Page text
--

What appears to be a single-family residence is actually a university’s “recycled” live-in classroom and center for sustainability education. A 119-gal, 130,000-Btuh solar water heater played a key role in the building’s sustainable radiant heating design.


 “Do what we say and what we do!” might well be the mantra for the Campus Center for Appropriate Technology (CCAT) at Humboldt State University (HSU) in Arcata, CA. When CCAT decided to remodel its live-in demonstration home and educational center for technology and resource conservation, it was done with an eye to sustainability.

CCAT, an authority on sustainable building for more than 30 years, knew that the move provided the perfect opportunity to add green amenities to the home. To get the project started, the one-story, 1920s-era home, was lifted from its site and “recycled” by moving it down the road to a new foundation. Early on, the CCAT committee decided to use radiant in-floor heating and had PEX (cross-linked polyethylene) tubing installed in the newly poured basement slab. This tubing, manufactured by Uponor Inc., would eventually carry warm water from a yet-to-be-determined heating source to warm the slab as well as the people and environs above.

Next, CCAT called in a local expert Stephen Bohner, who co-owns Alchemy Construction Incorporated, also of Arcata, to help decide exactly how to heat the lecture-library room in the basement and the upper level, which would provide living quarters for the director of CCAT and the HSU students who live and work there.

Soon thereafter, Bohner recommended the Phoenix Solar 119-gal, 130,000 Btuh water heater as a perfect fit with CCAT’s sustainable mission. Manufactured by Heat Transfer Products, the Phoenix combines domestic hot-water storage (from a solar collector panel) with a 97%-efficient, gas-fired backup - all in one unit. The sealed-combustion, direct-vent Phoenix Solar delivers both high-efficiency space heating and domestic hot water, using state-of-the-art condensing boiler technology and a modulating, load-matching gas burner.

--

Short task 1
According to the CCAT house article, why is the 1920s-era home described as "recycled"? Answer in one to three sentences.
Short task 2
Extend the CCAT house article, picking up right after its last sentence.

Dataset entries
--

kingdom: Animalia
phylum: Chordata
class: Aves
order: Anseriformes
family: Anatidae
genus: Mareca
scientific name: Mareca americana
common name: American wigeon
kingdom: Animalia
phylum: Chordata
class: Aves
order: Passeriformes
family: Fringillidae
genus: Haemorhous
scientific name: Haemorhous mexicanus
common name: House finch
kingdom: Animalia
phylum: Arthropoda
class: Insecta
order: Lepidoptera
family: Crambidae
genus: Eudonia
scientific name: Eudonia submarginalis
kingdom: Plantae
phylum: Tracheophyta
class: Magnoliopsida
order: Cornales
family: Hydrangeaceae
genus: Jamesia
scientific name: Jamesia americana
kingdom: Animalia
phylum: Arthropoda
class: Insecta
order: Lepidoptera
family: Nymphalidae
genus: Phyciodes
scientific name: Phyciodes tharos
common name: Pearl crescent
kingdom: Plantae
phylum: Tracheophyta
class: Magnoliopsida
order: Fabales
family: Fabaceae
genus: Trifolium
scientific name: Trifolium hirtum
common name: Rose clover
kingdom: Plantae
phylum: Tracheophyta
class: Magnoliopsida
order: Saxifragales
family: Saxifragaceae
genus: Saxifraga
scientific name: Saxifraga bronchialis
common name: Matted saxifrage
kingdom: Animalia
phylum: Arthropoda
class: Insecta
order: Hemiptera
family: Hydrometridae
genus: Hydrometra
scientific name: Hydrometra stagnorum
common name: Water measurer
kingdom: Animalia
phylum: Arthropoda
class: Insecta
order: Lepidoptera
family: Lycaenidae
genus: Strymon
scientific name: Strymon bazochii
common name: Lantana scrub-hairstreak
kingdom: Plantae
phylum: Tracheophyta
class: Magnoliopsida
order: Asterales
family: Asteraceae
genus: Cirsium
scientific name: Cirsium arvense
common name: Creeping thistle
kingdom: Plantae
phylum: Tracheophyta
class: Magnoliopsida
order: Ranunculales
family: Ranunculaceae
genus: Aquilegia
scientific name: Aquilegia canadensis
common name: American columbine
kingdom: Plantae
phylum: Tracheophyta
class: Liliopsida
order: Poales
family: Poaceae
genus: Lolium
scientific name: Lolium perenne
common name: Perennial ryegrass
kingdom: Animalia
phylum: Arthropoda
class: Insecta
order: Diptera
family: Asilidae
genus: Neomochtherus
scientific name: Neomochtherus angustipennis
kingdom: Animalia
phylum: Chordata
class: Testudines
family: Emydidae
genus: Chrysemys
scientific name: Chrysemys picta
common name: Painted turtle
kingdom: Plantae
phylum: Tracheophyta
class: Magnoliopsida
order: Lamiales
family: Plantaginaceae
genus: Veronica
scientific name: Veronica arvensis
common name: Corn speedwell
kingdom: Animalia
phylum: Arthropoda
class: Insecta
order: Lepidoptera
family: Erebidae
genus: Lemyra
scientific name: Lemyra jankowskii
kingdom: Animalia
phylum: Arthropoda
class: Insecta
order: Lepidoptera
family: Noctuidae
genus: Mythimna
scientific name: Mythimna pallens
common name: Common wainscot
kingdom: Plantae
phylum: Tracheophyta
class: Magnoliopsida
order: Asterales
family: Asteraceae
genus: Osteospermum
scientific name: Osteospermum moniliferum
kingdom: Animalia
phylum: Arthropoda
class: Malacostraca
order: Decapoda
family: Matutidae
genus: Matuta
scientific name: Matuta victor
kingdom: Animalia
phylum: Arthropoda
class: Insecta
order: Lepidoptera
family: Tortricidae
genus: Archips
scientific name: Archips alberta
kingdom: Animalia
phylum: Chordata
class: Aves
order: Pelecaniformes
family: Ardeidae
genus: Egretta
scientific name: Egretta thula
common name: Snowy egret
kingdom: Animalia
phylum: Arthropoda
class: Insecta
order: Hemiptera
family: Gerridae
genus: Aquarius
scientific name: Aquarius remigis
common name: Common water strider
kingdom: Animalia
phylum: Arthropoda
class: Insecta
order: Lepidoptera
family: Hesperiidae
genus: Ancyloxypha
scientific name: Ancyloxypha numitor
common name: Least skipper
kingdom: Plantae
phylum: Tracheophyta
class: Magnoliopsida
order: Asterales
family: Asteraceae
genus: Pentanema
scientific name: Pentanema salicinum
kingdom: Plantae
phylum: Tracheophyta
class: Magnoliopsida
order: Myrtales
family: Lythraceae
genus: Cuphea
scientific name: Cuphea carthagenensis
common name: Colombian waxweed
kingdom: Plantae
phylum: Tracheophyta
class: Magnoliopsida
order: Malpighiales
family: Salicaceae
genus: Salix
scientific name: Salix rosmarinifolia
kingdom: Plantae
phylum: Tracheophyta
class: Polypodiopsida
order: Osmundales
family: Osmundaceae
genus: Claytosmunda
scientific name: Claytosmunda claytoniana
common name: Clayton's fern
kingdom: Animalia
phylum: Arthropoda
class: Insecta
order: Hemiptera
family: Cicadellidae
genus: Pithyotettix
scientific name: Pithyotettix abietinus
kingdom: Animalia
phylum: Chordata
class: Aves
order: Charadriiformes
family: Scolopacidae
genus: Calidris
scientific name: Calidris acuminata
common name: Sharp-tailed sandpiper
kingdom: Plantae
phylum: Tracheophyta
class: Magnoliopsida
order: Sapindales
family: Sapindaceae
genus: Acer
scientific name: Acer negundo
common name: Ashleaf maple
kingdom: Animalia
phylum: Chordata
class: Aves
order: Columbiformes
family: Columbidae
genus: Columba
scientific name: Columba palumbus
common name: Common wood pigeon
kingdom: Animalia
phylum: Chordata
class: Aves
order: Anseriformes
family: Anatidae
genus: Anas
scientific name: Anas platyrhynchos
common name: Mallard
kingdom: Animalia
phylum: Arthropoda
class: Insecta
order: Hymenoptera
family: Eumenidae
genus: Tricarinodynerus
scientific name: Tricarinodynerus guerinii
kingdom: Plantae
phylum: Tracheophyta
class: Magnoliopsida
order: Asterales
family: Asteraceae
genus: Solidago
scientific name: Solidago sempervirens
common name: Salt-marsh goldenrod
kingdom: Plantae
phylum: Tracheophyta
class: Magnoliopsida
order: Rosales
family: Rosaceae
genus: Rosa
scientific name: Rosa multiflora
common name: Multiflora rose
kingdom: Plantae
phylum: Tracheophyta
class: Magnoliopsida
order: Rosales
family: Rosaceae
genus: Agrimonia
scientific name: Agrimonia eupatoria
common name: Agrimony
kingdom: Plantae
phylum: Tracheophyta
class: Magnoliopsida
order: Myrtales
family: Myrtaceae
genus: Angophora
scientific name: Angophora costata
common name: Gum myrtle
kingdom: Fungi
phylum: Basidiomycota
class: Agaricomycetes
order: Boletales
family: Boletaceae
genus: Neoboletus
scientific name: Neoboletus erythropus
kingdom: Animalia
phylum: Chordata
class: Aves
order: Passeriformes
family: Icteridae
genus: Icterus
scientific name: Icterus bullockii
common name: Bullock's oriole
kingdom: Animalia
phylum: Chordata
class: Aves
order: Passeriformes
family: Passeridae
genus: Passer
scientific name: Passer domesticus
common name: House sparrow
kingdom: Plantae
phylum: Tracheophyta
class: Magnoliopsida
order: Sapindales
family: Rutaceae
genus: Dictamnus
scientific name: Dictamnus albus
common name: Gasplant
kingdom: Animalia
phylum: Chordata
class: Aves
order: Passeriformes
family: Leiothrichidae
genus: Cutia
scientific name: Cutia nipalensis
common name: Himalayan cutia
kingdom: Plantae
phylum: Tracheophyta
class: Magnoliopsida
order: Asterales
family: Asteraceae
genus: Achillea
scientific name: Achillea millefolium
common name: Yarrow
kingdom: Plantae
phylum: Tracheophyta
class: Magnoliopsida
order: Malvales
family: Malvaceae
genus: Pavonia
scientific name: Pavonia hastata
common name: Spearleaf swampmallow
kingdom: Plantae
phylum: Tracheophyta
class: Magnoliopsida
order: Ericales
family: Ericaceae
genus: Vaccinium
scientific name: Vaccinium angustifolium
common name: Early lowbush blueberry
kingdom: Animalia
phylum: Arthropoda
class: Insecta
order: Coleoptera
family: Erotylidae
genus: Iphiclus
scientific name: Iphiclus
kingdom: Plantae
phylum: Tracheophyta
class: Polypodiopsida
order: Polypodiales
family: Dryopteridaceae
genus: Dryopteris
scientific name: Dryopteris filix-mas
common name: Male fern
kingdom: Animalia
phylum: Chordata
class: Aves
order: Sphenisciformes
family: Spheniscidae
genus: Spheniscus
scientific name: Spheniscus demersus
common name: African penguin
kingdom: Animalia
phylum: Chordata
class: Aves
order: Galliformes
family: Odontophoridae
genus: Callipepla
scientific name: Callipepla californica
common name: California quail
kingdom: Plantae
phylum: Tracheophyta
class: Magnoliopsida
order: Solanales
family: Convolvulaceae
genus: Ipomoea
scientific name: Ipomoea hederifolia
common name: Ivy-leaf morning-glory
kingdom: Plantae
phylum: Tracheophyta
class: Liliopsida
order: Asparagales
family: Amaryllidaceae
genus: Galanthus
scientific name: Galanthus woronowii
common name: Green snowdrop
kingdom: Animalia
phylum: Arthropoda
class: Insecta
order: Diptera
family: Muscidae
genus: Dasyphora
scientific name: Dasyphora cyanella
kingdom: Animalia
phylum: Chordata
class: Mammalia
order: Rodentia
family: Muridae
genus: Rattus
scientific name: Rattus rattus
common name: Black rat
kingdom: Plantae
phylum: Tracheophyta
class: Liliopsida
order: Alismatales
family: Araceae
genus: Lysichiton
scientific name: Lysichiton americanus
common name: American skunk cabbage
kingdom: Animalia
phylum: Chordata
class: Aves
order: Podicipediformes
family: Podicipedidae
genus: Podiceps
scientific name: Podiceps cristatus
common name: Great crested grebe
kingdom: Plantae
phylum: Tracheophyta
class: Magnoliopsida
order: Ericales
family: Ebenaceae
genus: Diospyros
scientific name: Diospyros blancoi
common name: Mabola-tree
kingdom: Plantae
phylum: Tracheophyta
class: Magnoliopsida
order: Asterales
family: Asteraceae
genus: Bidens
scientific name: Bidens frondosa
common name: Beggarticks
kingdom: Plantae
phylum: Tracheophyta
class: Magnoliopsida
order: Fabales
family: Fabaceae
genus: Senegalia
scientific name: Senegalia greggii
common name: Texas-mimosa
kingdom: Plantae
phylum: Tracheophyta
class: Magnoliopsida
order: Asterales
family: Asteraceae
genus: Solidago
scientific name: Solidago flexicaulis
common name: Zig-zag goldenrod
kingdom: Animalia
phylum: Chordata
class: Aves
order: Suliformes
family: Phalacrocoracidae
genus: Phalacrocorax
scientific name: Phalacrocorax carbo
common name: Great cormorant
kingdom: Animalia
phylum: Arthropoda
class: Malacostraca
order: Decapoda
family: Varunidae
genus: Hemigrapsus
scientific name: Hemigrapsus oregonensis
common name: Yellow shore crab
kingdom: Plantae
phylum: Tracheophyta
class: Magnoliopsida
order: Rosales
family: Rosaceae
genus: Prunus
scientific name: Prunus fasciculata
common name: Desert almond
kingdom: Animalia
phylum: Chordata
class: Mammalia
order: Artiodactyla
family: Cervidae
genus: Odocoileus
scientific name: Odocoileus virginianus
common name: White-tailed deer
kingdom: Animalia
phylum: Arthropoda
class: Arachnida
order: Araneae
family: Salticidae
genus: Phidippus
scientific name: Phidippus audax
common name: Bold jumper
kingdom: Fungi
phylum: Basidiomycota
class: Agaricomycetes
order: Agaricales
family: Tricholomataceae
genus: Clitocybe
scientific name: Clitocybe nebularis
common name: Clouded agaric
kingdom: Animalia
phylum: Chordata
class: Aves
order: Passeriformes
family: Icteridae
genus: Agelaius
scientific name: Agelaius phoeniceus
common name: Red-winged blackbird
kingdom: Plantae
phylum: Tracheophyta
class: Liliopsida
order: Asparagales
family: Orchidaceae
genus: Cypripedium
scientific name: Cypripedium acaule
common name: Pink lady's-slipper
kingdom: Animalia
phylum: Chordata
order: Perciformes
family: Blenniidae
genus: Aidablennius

--

Response 1
The home was lifted from its original site and moved down the road to a new foundation instead of being replaced. Reusing the existing one-story house in this way is why the article calls it "recycled."

Response 2
The Phoenix Solar would feed both the 1,550-sq ft basement with its radiant floor heating, as well as the radiators that would heat another 1,550 sq ft upstairs. In addition, the unit would also provide domestic hot water for the entire house.

How The System Works

A firm believer in closed-loop systems, Bohner separated the Phoenix Solar’s auxiliary heating port for the domestic hot water from the space heating system via a Taco X-Pump Block, a heat exchanger that is also an all-in-one unit.

The auxiliary ports of the Phoenix Solar feed domestic hot water to the X-Pump Block. Using its internal heat exchanger, two pumps and control logic, the X-Pump Block relies on an outdoor reset to control the amount of hot water sent to the radiant tubing loops. Bohner explained how the system works, “We monitor indoor temperatures by running thermostat wire to each room in the house. We monitor outdoor temperatures with an outdoor sensor on the north side of its exterior. When there is a call for heat, the X-Pump Block mixes and delivers the correct water temperature - based on the outside temperature - to the radiant manifold.”

Individual room zoning is accomplished at the radiant manifold via thermal actuators, also made by Uponor. “When a zone calls for heat,” Bohner said, “those actuators pop their heads and warm water flows through the PEX loops attached to them. Again, the colder it is outside, the warmer the water delivered to the room needing heat.”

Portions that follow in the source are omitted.